Task statement: Once you reach the line containing "[96,672,125,687] 10. -> (387, 698) none" in the entries below, write out that line and each one after it down to the line containing "[88,1492,431,1505] // Editor’s", exactly and with nothing added.

Supplied information:
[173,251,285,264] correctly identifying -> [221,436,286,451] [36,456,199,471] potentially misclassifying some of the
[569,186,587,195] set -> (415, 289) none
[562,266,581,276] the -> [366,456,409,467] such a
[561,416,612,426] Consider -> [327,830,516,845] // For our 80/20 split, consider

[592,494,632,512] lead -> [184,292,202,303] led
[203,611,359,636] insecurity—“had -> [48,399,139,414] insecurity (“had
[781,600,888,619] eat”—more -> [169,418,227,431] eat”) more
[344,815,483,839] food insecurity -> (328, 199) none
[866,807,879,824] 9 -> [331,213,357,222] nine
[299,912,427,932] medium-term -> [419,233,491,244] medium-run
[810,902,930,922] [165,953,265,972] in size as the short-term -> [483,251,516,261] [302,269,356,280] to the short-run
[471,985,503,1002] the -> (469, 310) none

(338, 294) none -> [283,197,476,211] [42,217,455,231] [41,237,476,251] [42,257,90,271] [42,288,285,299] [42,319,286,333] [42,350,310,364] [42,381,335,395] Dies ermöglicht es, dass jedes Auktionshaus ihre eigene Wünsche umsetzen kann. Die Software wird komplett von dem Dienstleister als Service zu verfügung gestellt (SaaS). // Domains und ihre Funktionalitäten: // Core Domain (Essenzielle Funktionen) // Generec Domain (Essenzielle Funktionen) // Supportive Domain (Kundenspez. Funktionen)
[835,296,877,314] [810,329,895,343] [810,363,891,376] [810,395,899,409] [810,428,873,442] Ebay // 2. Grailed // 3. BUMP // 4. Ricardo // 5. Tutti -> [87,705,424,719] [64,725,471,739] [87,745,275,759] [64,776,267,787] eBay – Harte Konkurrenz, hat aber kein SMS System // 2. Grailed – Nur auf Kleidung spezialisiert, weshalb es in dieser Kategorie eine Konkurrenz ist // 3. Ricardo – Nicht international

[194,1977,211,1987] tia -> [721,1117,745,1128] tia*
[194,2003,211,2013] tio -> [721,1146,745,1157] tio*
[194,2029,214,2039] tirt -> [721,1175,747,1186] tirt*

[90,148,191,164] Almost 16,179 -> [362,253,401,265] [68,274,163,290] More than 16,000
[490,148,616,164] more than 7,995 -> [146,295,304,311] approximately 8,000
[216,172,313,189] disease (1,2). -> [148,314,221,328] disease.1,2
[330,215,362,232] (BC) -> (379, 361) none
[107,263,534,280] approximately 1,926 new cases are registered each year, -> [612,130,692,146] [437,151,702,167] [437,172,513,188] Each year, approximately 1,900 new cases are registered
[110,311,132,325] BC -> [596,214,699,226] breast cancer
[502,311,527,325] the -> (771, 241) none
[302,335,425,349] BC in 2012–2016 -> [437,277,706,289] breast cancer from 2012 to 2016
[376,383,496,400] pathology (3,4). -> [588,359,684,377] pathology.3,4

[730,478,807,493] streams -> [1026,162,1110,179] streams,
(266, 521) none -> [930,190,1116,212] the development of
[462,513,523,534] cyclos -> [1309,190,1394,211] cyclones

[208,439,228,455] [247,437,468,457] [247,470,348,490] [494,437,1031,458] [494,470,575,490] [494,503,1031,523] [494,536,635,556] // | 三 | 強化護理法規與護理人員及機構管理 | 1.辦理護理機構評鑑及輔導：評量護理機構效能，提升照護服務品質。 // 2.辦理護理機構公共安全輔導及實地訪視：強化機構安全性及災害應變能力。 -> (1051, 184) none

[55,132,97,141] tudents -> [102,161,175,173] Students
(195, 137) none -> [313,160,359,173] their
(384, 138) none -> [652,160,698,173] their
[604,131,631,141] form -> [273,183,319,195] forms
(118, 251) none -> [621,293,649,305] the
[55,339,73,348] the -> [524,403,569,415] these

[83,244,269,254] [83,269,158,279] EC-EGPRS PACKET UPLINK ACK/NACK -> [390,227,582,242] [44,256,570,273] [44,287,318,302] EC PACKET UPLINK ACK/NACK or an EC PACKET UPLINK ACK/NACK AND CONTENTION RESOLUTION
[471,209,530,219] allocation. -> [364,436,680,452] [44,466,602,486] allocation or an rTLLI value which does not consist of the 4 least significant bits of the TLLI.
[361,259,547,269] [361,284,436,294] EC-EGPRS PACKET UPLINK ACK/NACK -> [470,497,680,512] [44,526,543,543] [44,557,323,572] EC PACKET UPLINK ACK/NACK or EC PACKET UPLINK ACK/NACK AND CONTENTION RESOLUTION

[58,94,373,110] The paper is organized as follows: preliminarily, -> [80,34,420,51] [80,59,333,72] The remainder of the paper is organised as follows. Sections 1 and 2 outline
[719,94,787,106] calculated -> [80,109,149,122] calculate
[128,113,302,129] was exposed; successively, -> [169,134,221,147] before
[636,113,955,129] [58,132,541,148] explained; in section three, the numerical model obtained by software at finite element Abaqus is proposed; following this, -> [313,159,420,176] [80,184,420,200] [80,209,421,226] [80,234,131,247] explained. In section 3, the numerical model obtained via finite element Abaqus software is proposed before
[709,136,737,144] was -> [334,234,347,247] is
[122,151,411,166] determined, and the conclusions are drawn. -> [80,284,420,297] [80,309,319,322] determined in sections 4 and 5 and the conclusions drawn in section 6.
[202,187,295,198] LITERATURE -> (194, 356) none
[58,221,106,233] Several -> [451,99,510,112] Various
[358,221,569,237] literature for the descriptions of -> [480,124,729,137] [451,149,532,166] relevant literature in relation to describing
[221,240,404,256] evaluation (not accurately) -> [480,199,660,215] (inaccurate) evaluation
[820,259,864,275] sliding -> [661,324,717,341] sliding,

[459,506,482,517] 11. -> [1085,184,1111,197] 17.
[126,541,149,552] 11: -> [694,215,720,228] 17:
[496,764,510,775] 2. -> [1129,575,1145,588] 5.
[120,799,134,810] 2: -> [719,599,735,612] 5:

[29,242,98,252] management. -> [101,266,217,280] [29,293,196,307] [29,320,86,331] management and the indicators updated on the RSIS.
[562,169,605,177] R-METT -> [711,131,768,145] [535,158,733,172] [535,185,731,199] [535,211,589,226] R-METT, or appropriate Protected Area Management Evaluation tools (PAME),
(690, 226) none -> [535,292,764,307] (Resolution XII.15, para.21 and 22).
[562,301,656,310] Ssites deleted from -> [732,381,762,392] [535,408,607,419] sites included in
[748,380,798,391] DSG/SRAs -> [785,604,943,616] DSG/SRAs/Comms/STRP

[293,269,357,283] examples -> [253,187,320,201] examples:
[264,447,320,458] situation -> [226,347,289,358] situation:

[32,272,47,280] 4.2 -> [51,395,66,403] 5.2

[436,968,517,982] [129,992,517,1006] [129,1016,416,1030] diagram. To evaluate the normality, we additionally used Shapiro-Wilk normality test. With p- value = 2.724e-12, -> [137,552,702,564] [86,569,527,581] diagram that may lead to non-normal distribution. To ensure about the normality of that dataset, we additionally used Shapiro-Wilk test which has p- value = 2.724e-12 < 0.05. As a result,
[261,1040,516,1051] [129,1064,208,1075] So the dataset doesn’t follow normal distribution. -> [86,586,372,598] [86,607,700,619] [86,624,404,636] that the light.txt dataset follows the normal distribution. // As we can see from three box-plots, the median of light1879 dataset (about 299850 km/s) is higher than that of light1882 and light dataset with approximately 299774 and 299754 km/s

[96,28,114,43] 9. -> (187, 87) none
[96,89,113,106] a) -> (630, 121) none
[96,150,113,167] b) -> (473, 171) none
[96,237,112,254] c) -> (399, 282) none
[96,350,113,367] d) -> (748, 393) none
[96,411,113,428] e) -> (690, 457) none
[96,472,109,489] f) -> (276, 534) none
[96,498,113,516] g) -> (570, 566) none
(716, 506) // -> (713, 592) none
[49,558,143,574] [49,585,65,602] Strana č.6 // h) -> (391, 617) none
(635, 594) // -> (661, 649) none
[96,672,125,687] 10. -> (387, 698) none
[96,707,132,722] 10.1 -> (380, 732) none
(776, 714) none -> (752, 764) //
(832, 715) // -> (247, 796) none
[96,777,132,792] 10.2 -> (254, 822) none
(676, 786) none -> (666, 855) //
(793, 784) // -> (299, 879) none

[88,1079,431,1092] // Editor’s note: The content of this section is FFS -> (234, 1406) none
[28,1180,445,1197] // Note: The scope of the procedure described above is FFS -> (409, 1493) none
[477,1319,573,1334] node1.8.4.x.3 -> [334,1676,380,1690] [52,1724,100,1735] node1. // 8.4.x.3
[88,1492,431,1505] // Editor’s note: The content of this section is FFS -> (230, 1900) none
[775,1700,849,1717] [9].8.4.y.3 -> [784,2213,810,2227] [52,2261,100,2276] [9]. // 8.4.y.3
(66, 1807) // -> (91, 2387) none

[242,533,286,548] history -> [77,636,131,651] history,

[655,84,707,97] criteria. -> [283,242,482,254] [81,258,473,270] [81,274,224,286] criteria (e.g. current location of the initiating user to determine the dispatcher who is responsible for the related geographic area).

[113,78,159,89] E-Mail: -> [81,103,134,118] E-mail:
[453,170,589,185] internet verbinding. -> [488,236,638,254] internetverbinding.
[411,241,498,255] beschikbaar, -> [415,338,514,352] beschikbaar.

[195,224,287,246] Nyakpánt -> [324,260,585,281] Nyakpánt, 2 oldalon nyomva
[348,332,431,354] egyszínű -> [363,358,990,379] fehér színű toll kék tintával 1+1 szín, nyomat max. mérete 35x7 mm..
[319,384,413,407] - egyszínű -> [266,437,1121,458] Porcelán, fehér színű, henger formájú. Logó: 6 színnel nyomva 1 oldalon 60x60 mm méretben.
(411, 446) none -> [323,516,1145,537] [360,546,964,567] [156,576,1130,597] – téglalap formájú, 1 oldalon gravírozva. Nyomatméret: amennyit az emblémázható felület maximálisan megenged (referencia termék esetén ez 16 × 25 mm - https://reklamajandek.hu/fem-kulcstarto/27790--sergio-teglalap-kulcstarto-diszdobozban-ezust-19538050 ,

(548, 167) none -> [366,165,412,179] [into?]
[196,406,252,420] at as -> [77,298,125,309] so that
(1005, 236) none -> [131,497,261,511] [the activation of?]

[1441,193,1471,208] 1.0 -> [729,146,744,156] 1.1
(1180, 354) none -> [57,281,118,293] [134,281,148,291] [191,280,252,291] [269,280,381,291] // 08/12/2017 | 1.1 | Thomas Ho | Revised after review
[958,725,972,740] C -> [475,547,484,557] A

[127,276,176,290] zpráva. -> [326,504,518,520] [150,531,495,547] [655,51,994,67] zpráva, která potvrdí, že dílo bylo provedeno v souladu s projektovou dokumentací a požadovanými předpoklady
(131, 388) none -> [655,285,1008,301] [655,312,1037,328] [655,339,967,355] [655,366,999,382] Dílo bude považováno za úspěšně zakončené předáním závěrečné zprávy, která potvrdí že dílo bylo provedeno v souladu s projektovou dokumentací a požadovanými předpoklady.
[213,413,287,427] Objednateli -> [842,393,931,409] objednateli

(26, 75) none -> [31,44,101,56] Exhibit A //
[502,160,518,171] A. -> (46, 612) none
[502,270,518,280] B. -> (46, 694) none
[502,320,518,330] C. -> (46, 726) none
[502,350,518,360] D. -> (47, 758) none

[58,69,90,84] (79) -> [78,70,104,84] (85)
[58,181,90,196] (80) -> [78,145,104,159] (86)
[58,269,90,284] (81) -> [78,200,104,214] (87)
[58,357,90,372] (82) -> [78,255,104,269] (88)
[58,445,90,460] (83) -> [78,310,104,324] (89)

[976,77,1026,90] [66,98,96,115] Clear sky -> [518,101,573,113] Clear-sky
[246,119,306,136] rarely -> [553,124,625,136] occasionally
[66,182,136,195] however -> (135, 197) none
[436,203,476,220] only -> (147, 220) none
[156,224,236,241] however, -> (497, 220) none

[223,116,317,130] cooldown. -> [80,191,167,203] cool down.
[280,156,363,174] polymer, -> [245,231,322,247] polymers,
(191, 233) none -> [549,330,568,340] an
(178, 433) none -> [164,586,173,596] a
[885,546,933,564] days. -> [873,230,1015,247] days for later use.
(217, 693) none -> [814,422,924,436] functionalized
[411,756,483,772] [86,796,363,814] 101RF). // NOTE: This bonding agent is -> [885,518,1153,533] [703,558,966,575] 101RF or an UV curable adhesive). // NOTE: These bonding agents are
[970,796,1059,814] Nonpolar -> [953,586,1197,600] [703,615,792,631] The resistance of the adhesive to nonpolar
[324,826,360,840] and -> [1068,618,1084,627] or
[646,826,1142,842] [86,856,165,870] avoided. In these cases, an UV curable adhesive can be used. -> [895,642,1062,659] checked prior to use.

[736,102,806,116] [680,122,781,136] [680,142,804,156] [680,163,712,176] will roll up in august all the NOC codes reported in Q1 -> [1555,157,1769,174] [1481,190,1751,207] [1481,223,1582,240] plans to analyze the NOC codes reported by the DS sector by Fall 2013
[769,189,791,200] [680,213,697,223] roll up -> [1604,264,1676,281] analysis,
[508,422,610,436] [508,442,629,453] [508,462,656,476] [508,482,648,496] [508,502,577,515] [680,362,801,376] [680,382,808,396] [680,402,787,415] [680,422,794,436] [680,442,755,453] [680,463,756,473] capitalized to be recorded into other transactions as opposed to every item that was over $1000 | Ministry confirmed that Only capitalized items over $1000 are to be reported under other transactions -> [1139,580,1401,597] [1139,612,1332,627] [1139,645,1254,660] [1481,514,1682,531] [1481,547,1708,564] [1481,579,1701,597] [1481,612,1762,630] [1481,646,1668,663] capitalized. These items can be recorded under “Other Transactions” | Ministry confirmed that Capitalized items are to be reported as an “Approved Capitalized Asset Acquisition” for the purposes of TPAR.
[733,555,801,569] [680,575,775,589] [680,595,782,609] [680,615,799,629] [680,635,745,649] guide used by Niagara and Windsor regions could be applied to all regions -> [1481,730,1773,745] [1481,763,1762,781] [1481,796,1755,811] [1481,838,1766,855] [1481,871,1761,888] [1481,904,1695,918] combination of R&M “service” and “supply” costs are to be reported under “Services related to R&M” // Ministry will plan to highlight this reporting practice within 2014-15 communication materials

Task result:
[96,672,125,687] 10. -> (387, 698) none
[96,707,132,722] 10.1 -> (380, 732) none
(776, 714) none -> (752, 764) //
(832, 715) // -> (247, 796) none
[96,777,132,792] 10.2 -> (254, 822) none
(676, 786) none -> (666, 855) //
(793, 784) // -> (299, 879) none

[88,1079,431,1092] // Editor’s note: The content of this section is FFS -> (234, 1406) none
[28,1180,445,1197] // Note: The scope of the procedure described above is FFS -> (409, 1493) none
[477,1319,573,1334] node1.8.4.x.3 -> [334,1676,380,1690] [52,1724,100,1735] node1. // 8.4.x.3
[88,1492,431,1505] // Editor’s note: The content of this section is FFS -> (230, 1900) none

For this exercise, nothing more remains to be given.